In the brain, a neuron is a cell. It's a cell that receives a certain amount of energy and will either exert an excitatory or inhibitory reaction to its adjacent neuron. If the energy received is high enough, the next neuron will do the same. It's in this framework that our minds send signals - and it's the way we create compound thoughts that make our world what it is!
In an artificial neural network, signals also travel between 'neurons '. But instead of firing an electrical signal, a neural network assigns weights (or numerical values between 0 and 1) to various neurons. A neuron weighted more heavily than another will exert more of an effect on the next layer of neurons. The final layer puts together these weighted inputs to come up with an answer.
All decisions that we make work in a similar way. Let's consider the issue of looking at a cat and trying to identify whether it is a cat. To you and me, this is a simple, almost naive task. But let's say I told you to program your device to do that. I give you a camera, a nice computer, and all the time in the world. Well, some of the world's greatest minds had to butt heads for a while before we were able to make that happen. That butting has today led to things like these Neural Networks.
Consider a cat. Cats have similar features, but a picture of a cat could have numerous variables: lighting, shade, size, depth, color, the list goes on! If you've coded in the past, you know that no number of "if conditionals" are going to solve that for you! So, let's think about how Neural Networks go about this.

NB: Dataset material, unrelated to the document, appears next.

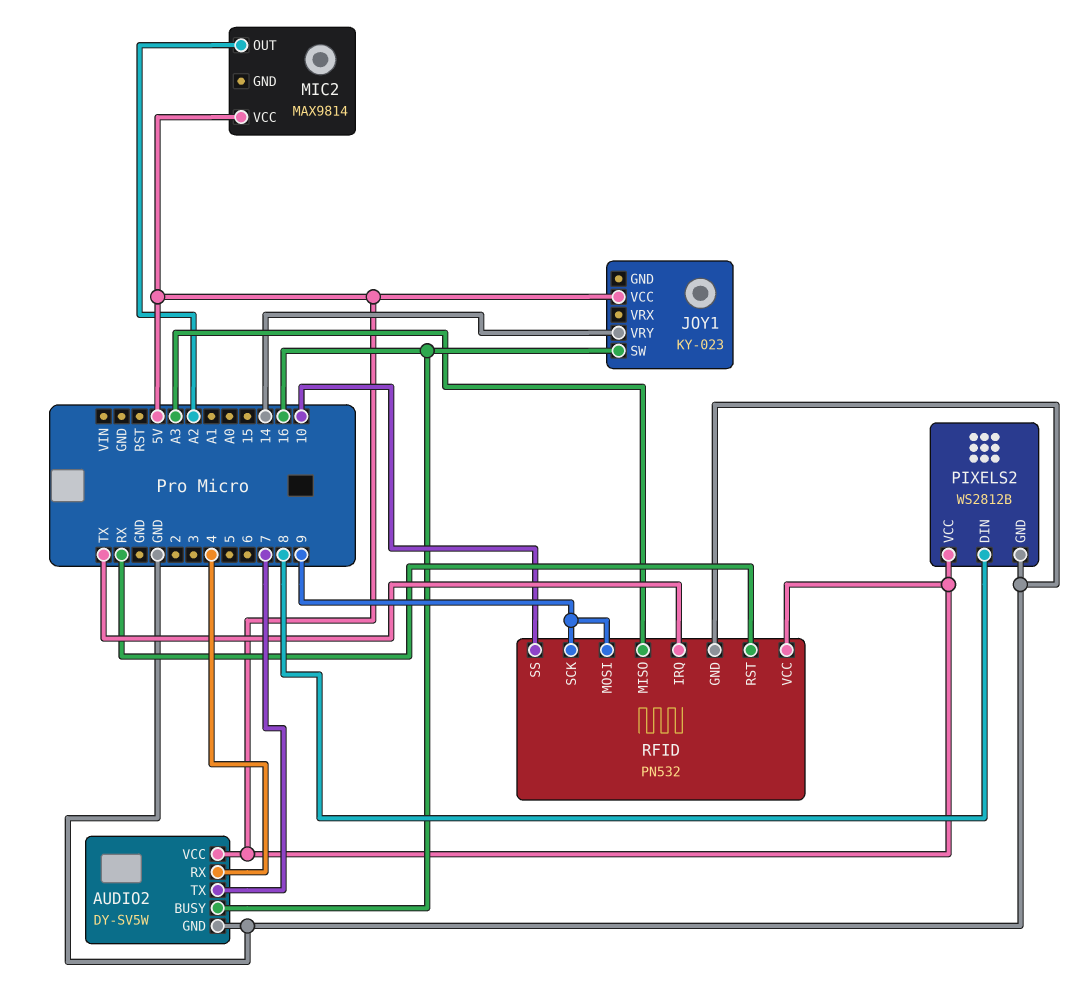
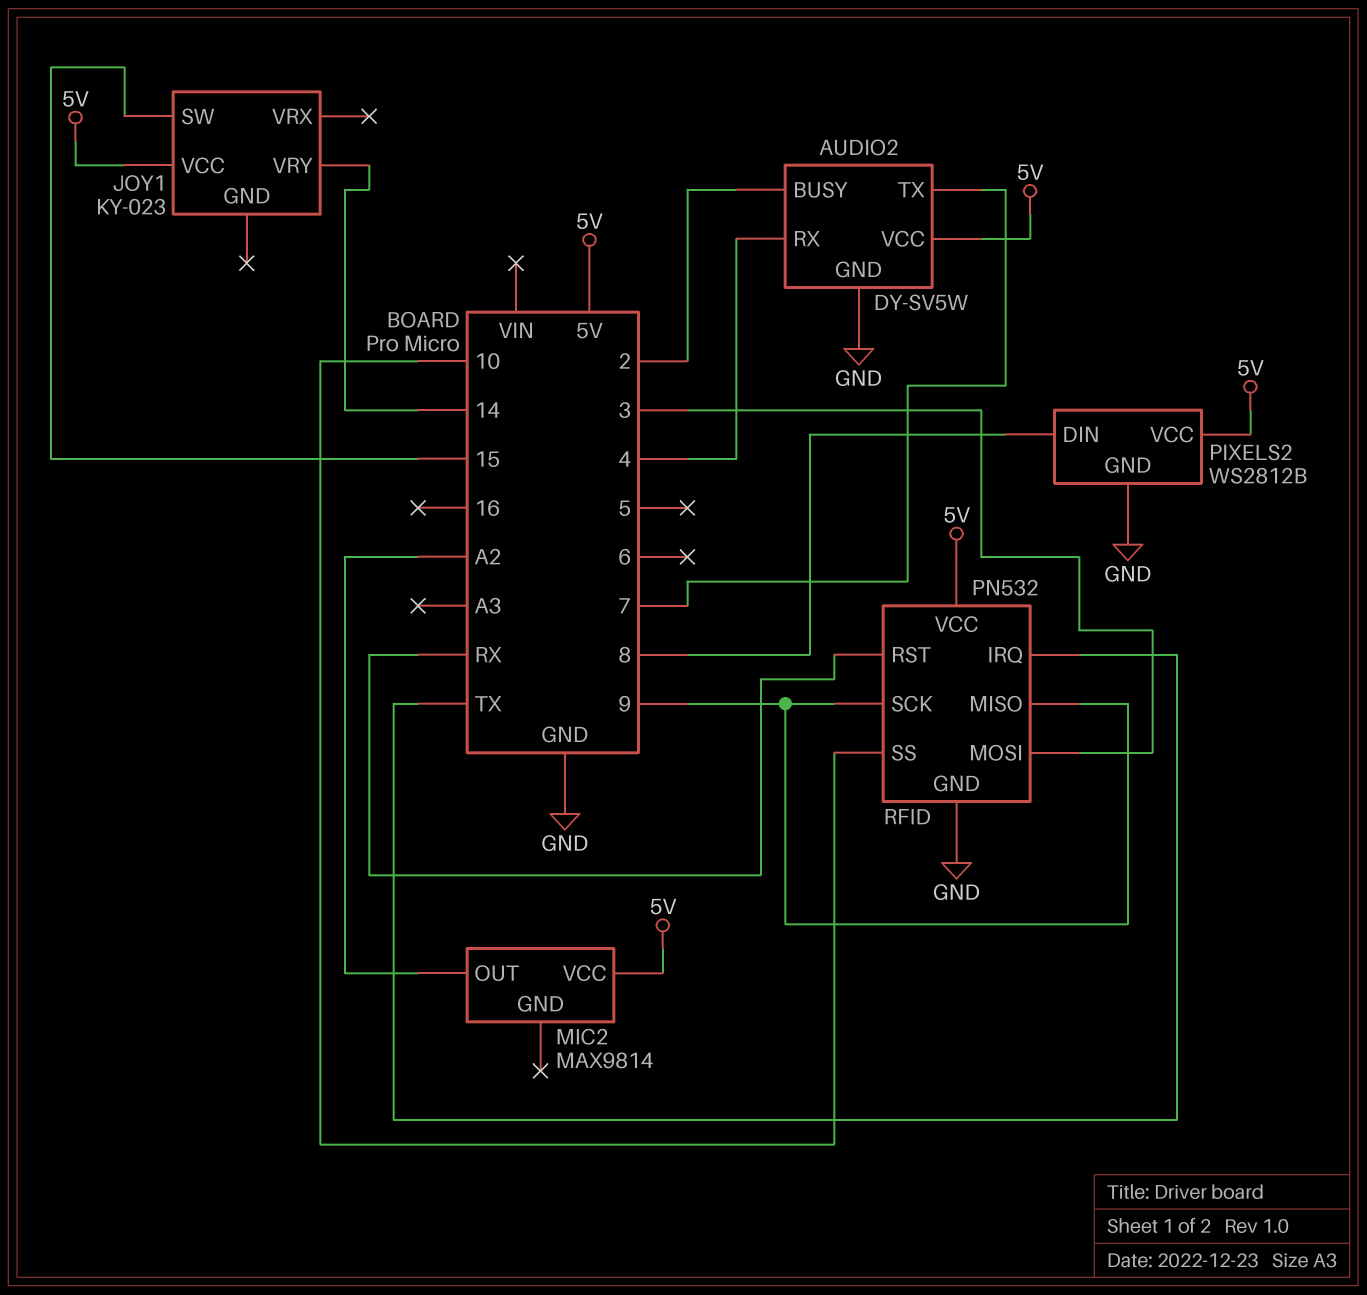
AUDIO2 pin BUSY: 16 -> 2
JOY1 pin SW: 16 -> 15
RFID pin MISO: A3 -> 9
RFID pin MOSI: 9 -> 3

The first essential part of this is data, labeled data, to be more specific. I need to show the neural network enough photos of cats (that are specifically labeled cats) and photos of things that are not cats (and labeled as such). Once this training process has occurred, the network begins to change the weight of each neuron such that it fits the training data. It will make numerical adjustments to maximize the accuracy of identification (Cosmos, "What is Deep Learning and How Does it Work?"). At the end, you can feed it an image and expect a simple output - cat or no cat! This is called supervised learning. Unsupervised learning takes in unlabeled data, so the network has to figure out patterns for itself! That is more complicated and nuanced, and I'll leave you to read more about that.
But now that we understand what these networks are and how they work, why do they work? More generally, why does any deep learning method work? Here's the catch - we don't completely understand. You must then ask: how can you make something and not know why it works? Well, we understand its results. It has an ability to generalize problems incredibly and is often quick in doing so, that you would expect it to work in a variety of situations! Unfortunately, even the best of mathematicians today working behind the scenes are still arguing why and how these deep learning methods work - and why they're so incredible at doing what they do (Medium, "Modern Theory of Deep Learning: Why Does It Work So Well").